### DIRECTIONS FOR THIS TASK
How many lines in the listing below contain the word "highest"? Reply with the number alone.

-- Opening Marker --

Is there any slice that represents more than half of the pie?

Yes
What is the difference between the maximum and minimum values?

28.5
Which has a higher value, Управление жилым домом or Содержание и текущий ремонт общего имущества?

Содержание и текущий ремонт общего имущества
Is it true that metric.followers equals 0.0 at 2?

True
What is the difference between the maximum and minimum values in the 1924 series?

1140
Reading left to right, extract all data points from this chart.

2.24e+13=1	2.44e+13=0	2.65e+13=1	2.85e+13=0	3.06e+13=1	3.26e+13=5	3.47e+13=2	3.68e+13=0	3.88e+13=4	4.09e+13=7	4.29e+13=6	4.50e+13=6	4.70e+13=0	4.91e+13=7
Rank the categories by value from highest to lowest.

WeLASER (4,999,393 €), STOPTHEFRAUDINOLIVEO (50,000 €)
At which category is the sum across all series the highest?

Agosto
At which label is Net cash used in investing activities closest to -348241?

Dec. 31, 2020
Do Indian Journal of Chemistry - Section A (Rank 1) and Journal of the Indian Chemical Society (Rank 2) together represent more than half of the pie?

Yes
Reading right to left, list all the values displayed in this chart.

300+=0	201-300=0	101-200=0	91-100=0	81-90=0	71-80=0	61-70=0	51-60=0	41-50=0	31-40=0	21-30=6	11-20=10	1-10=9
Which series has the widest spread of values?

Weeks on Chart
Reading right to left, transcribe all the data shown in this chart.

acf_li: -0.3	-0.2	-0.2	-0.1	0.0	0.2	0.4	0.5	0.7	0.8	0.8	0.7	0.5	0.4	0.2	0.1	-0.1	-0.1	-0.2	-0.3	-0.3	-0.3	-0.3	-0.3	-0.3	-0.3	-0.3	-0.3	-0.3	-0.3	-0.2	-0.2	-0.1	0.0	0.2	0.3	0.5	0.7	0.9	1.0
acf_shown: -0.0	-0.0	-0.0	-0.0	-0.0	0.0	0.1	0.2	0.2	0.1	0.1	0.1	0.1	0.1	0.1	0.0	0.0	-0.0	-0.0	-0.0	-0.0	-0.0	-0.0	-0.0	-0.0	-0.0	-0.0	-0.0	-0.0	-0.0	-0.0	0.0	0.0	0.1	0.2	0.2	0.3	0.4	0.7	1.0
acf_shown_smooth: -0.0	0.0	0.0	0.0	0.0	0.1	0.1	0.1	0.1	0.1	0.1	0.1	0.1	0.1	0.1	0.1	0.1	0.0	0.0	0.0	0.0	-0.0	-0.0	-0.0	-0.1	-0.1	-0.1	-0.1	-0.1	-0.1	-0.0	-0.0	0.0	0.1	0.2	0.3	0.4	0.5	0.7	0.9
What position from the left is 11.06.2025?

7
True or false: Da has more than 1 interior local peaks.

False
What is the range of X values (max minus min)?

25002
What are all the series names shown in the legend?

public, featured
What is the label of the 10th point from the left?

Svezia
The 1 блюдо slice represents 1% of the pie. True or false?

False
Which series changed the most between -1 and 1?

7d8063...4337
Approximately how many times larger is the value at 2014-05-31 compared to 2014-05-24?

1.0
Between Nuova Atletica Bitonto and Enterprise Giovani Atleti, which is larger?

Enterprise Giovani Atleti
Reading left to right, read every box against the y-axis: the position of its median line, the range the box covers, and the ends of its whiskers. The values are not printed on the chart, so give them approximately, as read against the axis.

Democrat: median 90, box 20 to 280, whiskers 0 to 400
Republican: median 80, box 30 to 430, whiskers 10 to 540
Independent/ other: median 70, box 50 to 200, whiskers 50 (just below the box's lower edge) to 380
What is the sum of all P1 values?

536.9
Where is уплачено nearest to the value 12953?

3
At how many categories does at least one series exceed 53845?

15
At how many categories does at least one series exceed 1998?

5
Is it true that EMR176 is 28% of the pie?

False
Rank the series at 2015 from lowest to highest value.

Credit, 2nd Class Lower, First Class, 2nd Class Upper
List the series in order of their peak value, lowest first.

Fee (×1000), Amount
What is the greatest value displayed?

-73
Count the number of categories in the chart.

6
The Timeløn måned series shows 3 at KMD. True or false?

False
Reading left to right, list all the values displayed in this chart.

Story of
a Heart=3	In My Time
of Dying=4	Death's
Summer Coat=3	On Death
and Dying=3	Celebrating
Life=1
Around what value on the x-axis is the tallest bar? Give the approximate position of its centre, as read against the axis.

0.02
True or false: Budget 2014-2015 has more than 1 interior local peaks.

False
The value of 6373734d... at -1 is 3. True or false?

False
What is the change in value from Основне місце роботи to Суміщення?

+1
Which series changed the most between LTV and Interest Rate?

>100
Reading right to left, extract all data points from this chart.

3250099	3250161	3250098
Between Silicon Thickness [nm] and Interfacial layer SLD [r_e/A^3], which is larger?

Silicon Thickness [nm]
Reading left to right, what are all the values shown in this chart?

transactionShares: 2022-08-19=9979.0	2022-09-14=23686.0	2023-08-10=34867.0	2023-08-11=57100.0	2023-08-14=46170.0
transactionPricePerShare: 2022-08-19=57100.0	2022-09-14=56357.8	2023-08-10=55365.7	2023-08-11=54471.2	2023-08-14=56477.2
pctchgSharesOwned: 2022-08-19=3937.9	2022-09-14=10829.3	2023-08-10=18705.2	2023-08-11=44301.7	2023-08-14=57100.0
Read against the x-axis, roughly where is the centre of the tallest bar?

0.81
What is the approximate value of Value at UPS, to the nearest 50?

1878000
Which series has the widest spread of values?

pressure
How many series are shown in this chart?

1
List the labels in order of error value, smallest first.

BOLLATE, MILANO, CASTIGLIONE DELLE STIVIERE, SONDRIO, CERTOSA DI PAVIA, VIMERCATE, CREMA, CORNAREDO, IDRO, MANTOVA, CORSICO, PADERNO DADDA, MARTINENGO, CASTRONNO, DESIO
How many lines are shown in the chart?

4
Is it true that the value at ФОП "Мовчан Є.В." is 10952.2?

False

-- Closing Marker --

### PROBLEM SOLUTION
3